Make the agent tell you what it doesn't have. In our verification platform, the agent doesn't just evaluate the document — it also produces a "data availability report" listing which fields were present, which were inferred, and which were absent. The final output includes a confidence breakdown that's tied to data completeness, not just model confidence. When a human reviewer sees "3 of 7 required fields were present for this determination," they know to scrutinize that section.

Deterministic checks before LLM judgment. We use a dual-evaluation architecture in several of our systems. The first pass is rule-based: does this field exist? Is this value within expected range? Does this record match the expected schema? Only after the data passes deterministic validation does it go to the LLM for judgment calls. This means the model is never asked to reason about data that hasn't been verified as structurally sound.

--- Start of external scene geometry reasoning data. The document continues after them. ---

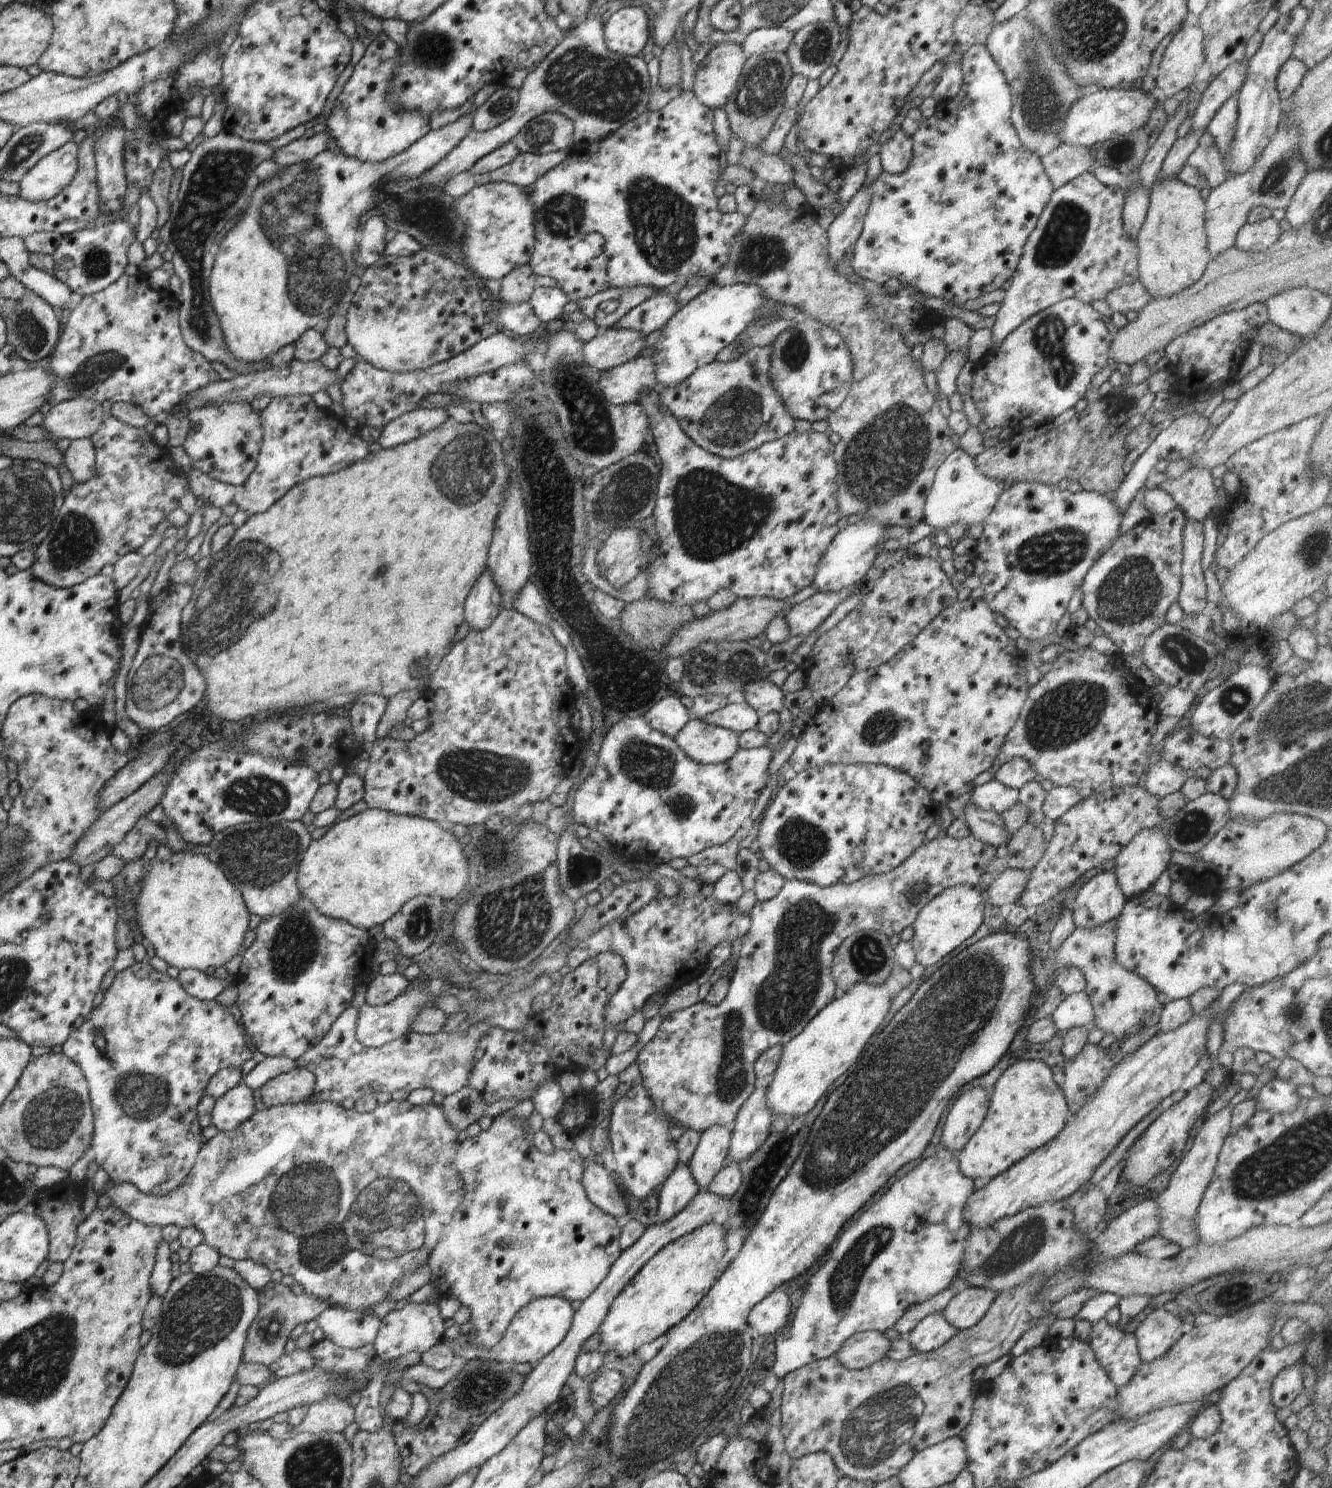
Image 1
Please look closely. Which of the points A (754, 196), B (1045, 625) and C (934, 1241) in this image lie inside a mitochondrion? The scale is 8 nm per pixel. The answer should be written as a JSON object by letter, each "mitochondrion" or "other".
{"A":"other","B":"other","C":"other"}

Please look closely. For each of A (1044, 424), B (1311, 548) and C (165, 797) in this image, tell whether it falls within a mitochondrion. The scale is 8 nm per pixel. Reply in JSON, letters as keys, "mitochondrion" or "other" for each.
{"A":"other","B":"mitochondrion","C":"other"}

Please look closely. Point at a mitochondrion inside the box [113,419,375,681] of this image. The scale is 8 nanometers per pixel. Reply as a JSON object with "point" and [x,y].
{"point":[240,582]}

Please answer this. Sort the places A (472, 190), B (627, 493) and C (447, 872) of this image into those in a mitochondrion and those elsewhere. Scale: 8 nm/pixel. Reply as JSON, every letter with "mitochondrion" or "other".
{"A":"other","B":"mitochondrion","C":"mitochondrion"}

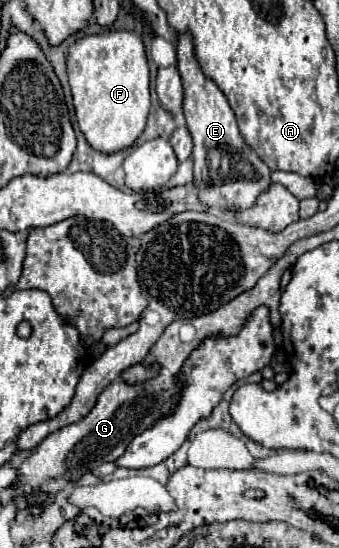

Separate "I found this" from "I concluded this." In our pipeline outputs, there's always a clear distinction between extracted data (things the system pulled directly from the source) and derived conclusions (things the system inferred or analyzed). They're formatted differently, labeled differently, and have different confidence treatments. If a reviewer only has five minutes, they know to focus on the derived conclusions.

Track provenance end to end. Every finding in our pipeline outputs links back to the specific source data it came from. Not "this came from document X" but "this came from page 3, paragraph 2 of document X, and here's the extracted text." When something looks suspicious, you can trace it backwards through the entire chain in seconds.

The Uncomfortable Truth

Data quality isn't a sexy problem. Nobody's writing breathless blog posts about input validation. Nobody's raising Series A rounds for schema enforcement. But after building nine production agentic systems, we can say with confidence: the quality of your agent's output is bounded by the quality of its input, and no amount of prompt engineering, model selection, or orchestration sophistication will change that.

If you're building agentic systems and you're spending 80% of your time on the agent logic and 20% on data quality, flip those numbers. Your agents are probably fine. Your data probably isn't.

The unsexy work is the work that matters.